Three Decades of Open Standards. Endless Impact.

Our History

OGC unites organizations that might not typically work together to solve some of society’s biggest challenges using geography, geospatial technology and data. From the very start, we have promoted open standards to ensure interoperability among heterogeneous geospatial systems.

We had 8 charter members when we started in 1994. Today, our more than 400 members include influential GIS vendors, technology integrators, governments, non-profits and data providers.

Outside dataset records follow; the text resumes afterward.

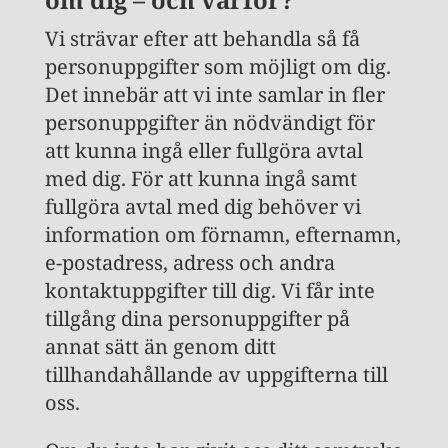
Vi strävar efter att behandla så få
personuppgifter som möjligt om dig.
Det innebär att vi inte samlar in fler
personuppgifter än nödvändigt för
att kunna ingå eller fullgöra avtal
med dig. För att kunna ingå samt
fullgöra avtal med dig behöver vi
information om förnamn, efternamn,
e-postadress, adress och andra
kontaktuppgifter till dig. Vi får inte
tillgång dina personuppgifter på
annat sätt än genom ditt
tillhandahållande av uppgifterna till
oss.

Since our founding OGC has continued to make progress on interoperability, from the Standards Program’s first approved implementation standard in 1997 to the first Interoperability Program testbed (Web Mapping Testbed) in 1999 to today’s broad array of standards and initiatives.

More than 150 approved OGC standards are now freely available to address the challenges that were identified at OGC’s founding, and many others that have been identified since.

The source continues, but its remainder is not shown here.